>> start RECORD EXTRACTS

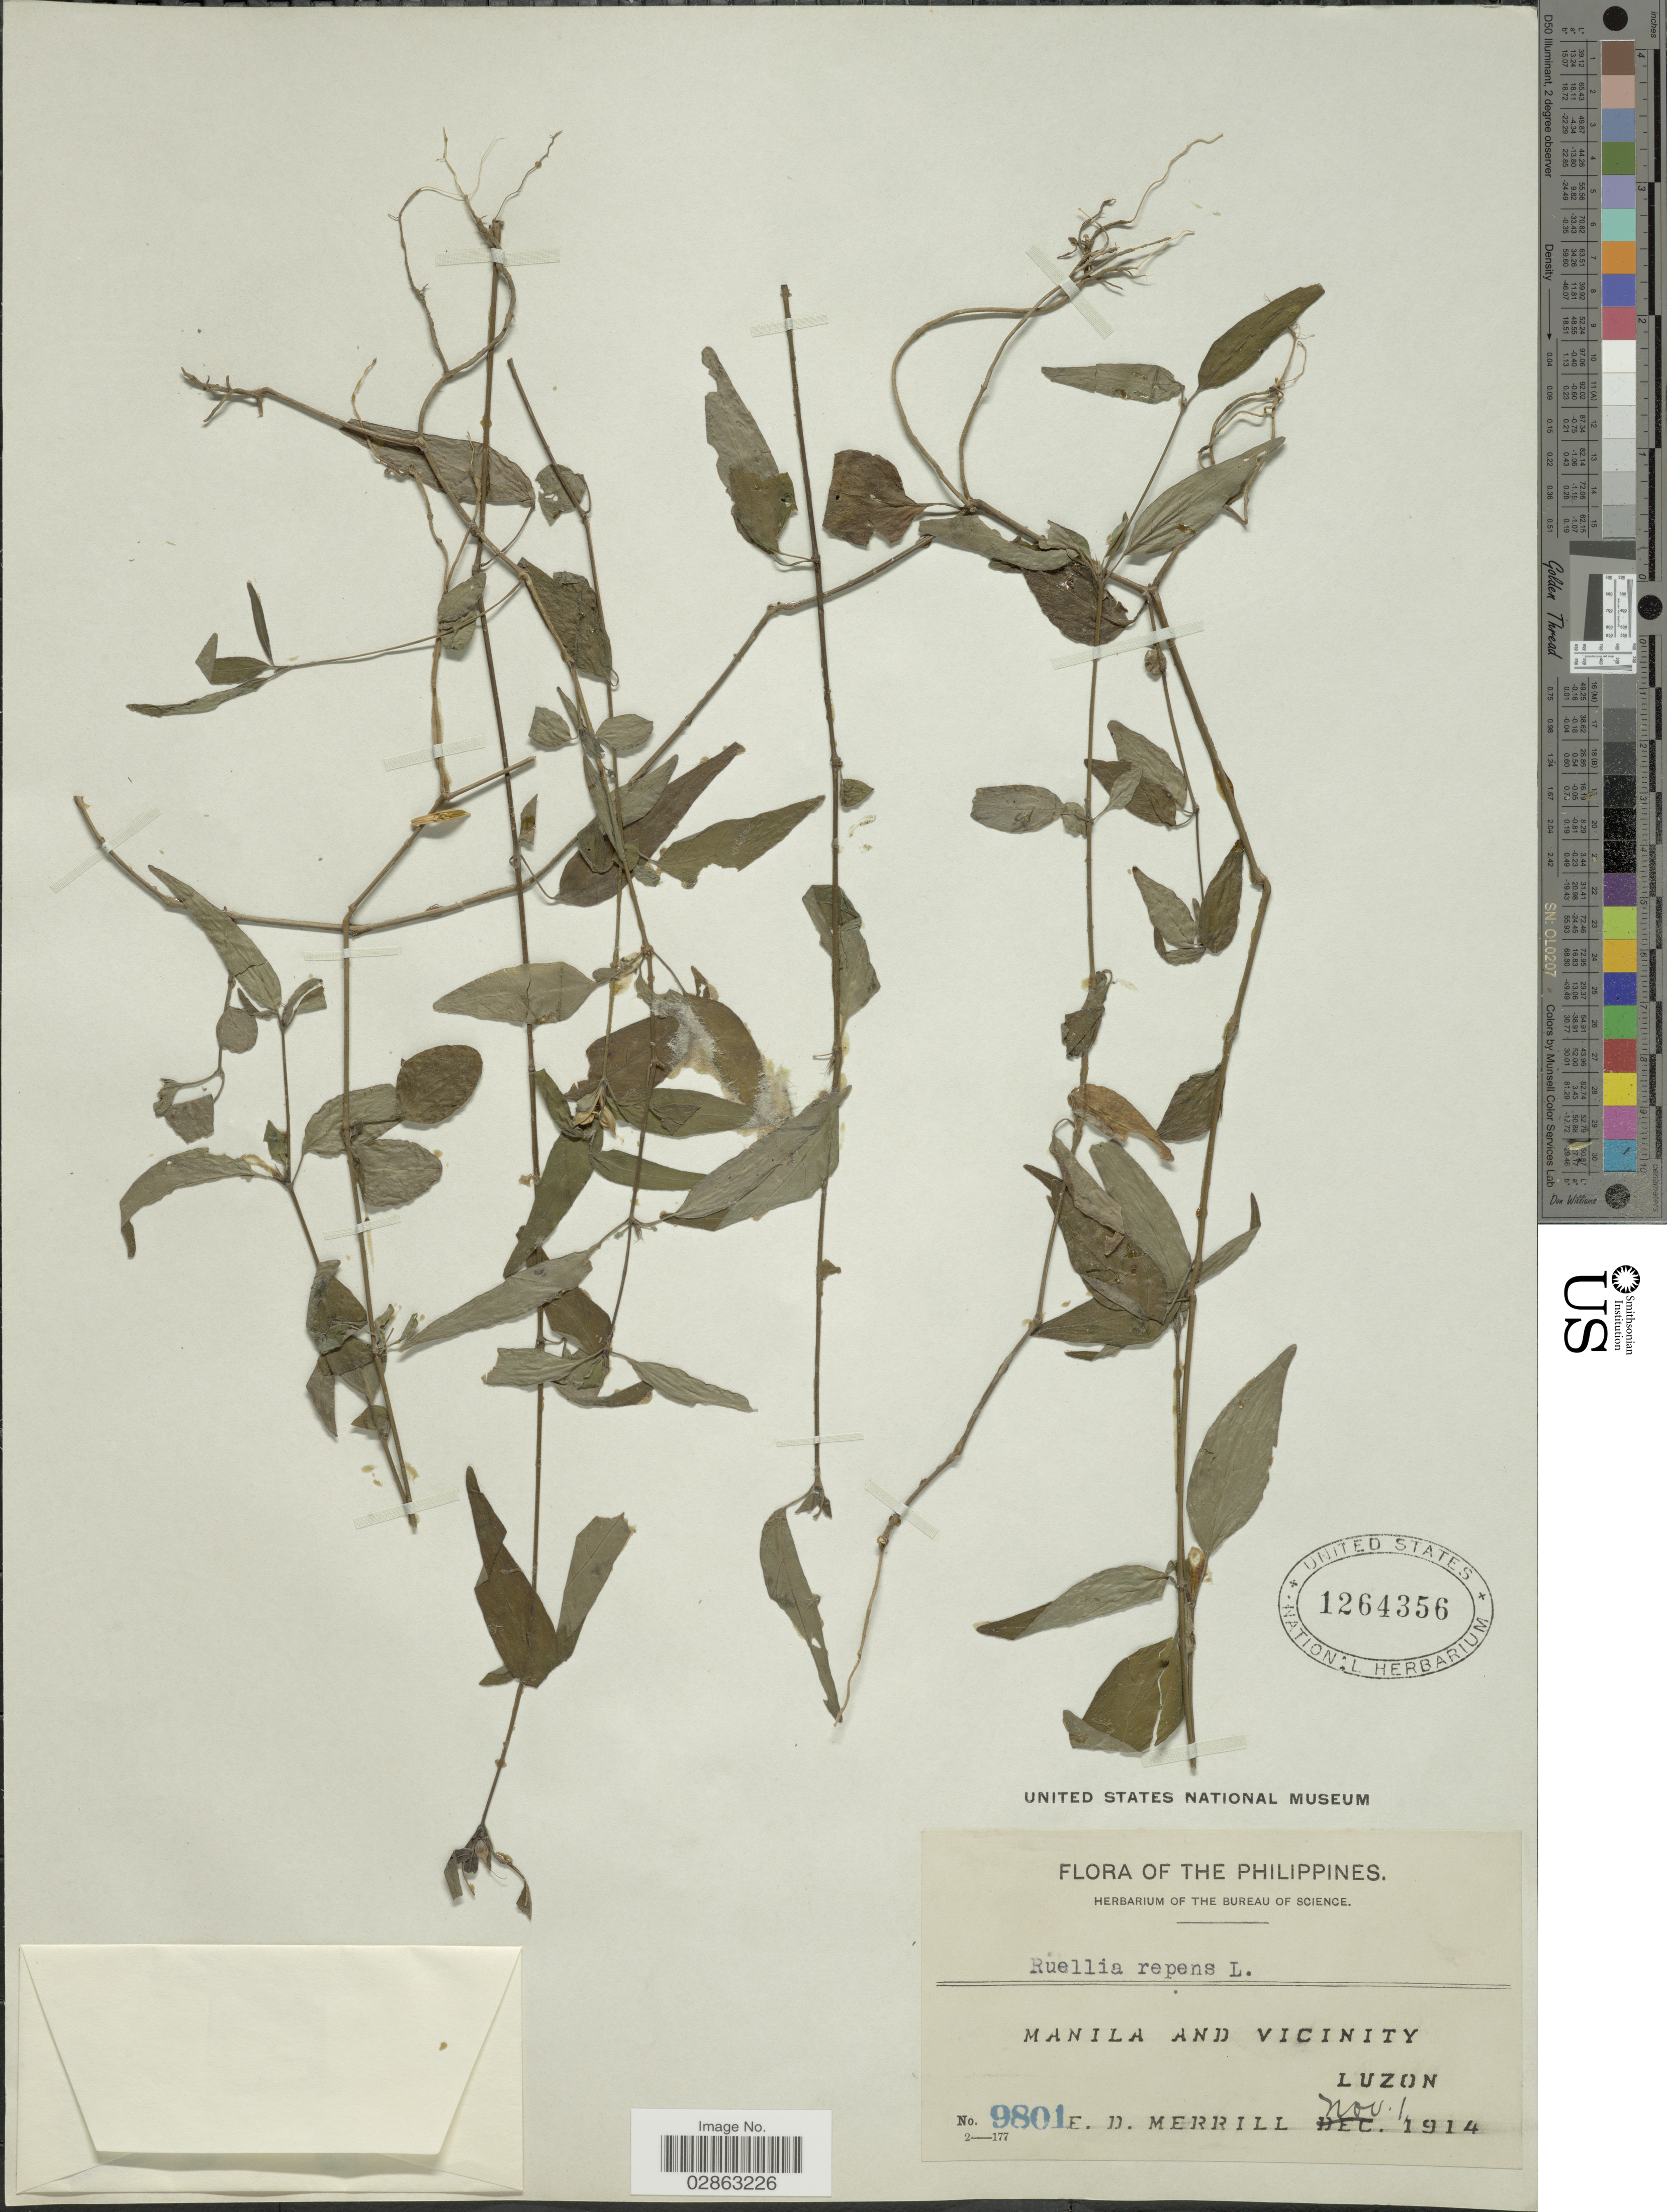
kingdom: Plantae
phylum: Tracheophyta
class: Magnoliopsida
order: Lamiales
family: Acanthaceae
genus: Ruellia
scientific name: Ruellia repens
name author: L.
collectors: E. D. Merrill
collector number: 9801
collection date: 1914-11-01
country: Philippines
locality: Manila and Vicinity. Luzon.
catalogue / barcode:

>> end RECORD EXTRACTS

Copy every line of the listing above word for word, leaving out the pictures.

• **ANSWER BELOW**
kingdom: Plantae
phylum: Tracheophyta
class: Magnoliopsida
order: Lamiales
family: Acanthaceae
genus: Ruellia
scientific name: Ruellia repens
name author: L.
collectors: E. D. Merrill
collector number: 9801
collection date: 1914-11-01
country: Philippines
locality: Manila and Vicinity. Luzon.
catalogue / barcode:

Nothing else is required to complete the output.